My role for the afternoon was to observe and try to gather some data that indicated how the young people felt about the day, what they may have learned and the impact the programme may have had on them. There was lots to take in, but the key things I noticed were:

  • Curiosity
  • Candour
  • Consciousness


It seemed that the programme was sparking curiosity about both Church and God and each other. When asked what they had learned one young person gave me a potted history of St Ignatius conversion story which led to a brief conversation where they

considered whether having difficult things happen in your life might make you wonder if God exists. Another asked one of the leaders “Is church always like this?” whilst one young person described how she had discovered new connections between her and another classmate through a game they had played “I didn’t know [her] but now I know I have things in common with her”. Comments in their presentation to parents & members of the Church congregation reflected some curiosity about Jesus, valuing having learned about him and about God. One young person felt this was going to help them when they were older if they can “remember all the answers to the different questions”.

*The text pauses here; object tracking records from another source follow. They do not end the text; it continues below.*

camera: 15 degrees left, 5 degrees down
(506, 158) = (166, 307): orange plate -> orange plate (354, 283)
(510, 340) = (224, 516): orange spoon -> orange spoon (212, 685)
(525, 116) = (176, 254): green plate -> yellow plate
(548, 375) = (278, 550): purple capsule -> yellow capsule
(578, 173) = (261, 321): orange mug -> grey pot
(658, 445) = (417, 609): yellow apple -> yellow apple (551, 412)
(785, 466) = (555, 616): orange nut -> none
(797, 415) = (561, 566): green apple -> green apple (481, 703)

The young people were remarkably honest about themselves and their experiences. They openly spoke about learning about and respecting people’s different beliefs, some shared how they valued learning about Jesus and being able to ask questions about him. Their prayers were honest about situations where they felt they had got things wrong and wanted forgiveness –“I’m sorry for hitting my sister” “I feel guilt when I lie” – or what they were apprehensive about - “I’m nervous about going to [Year 6 trip]” “I’m worried about the transition to [secondary] school”. One young person spoke matter of factly about what she and others sometimes say when they get “uncontrollably angry” and said that she was going to use her experience of this to help others stay calm.


There was a widespread understanding and awareness of mental health and resilience was a key theme of the day. One young person talked about the symbolic trellis model they had made and how all the sticks needed to be in place to hold it up, another said he had learned that “work can be hard but you need to show resilience.” For one girl the examen was a tool that was helping her to cope with bullying and another referenced some her own experience of other people’s mental ill health and how she now felt she might respond differently.

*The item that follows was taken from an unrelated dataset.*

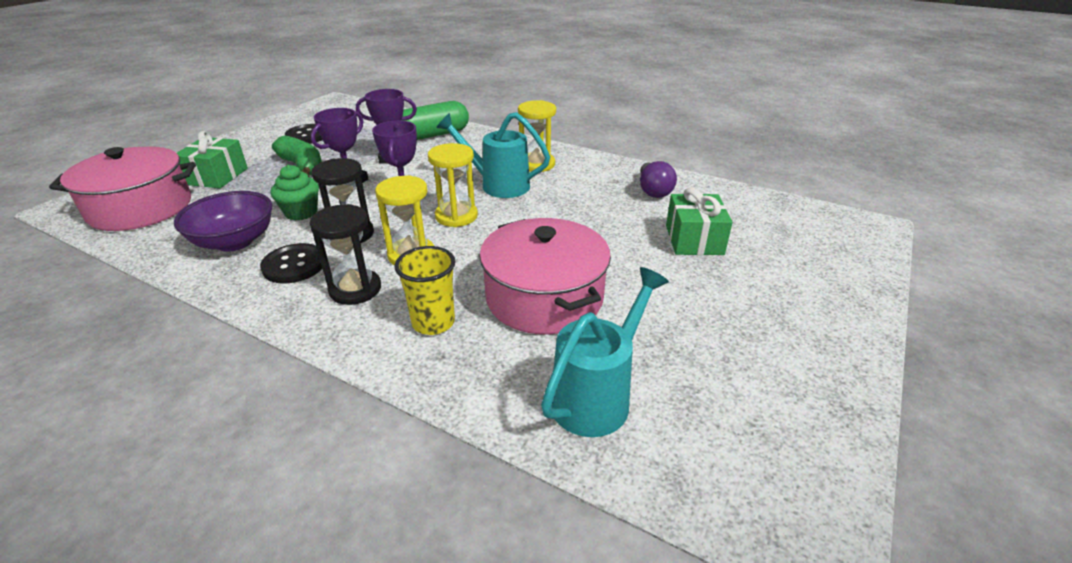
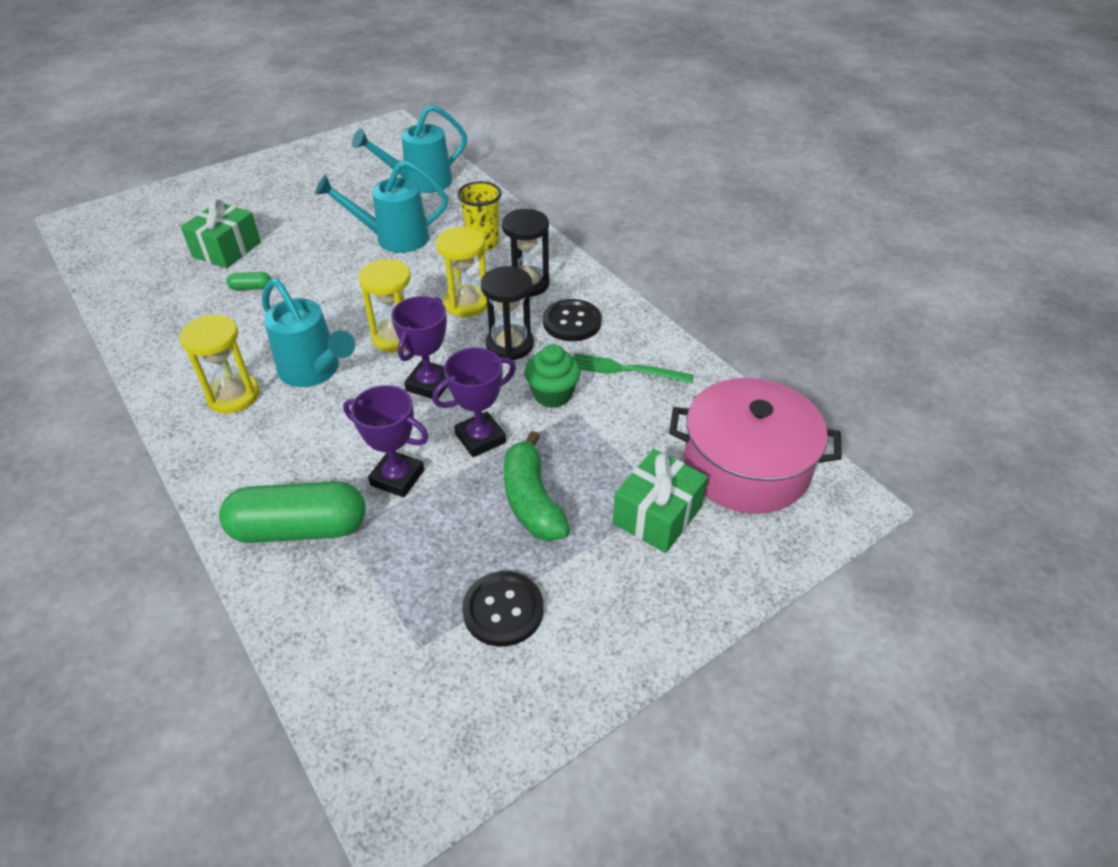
camera: 155 degrees left, 10 degrees up
(235, 241) = (626, 369): purple bowl -> green fork
(544, 297) = (394, 239): pink pot -> turquoise watering can
(621, 218) = (251, 288): none -> green capsule
(653, 190) = (172, 311): purple light bulb -> none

It struck me that the journey of these young people on the Alban Way could be illustrated by the Examen prayer that they led us in at the end:

  • Pause: Be still and breathe – step out of your normal rhythms, take time to pause away from school, from lessons and allow your body to downregulate from the usual pressures of life
  • Gratitude: What are you grateful for? – what’s good in your life, who are you connected to, what can you celebrate?
  • Self-awareness: What do you notice? – where have your emotions been today, what have you experienced?
  • Support: Where do you need help? – Are there things you wish you’d done differently/want to say sorry for, do you need help with anything? What would you like to change?
  • Self-efficacy: What can you change? – Going back into your lives from here where is your agency, what can you influence?

The day ended with one of the students bravely performing a song she had written herself during the day. Her words were what I imagine Jesus might have been saying to her and her peers:

“Be yourself, not someone else

Be brave and have resilience

Don’t give up.”

Something I’ve had to remind myself multiple times this week already!